[Supplied information]
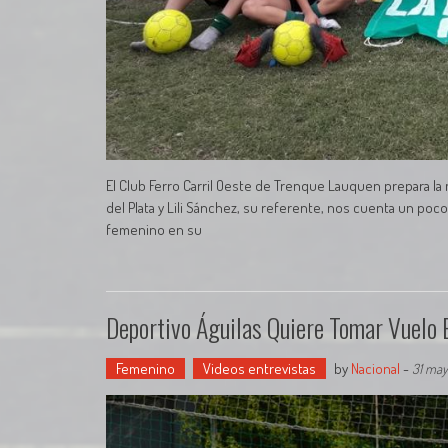
El Club Ferro Carril Oeste de Trenque Lauquen prepara la
del Plata y Lili Sánchez, su referente, nos cuenta un po
femenino en su
Deportivo Águilas Quiere Tomar Vuelo 
Femenino
Videos entrevistas
by
Nacional
-
31 may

[Activity]
The line with "femenino en su" and every line after it up to the end of the entries: output those exactly, and only those.

[Reply]
femenino en su
Deportivo Águilas Quiere Tomar Vuelo 
Femenino
Videos entrevistas
by
Nacional
-
31 may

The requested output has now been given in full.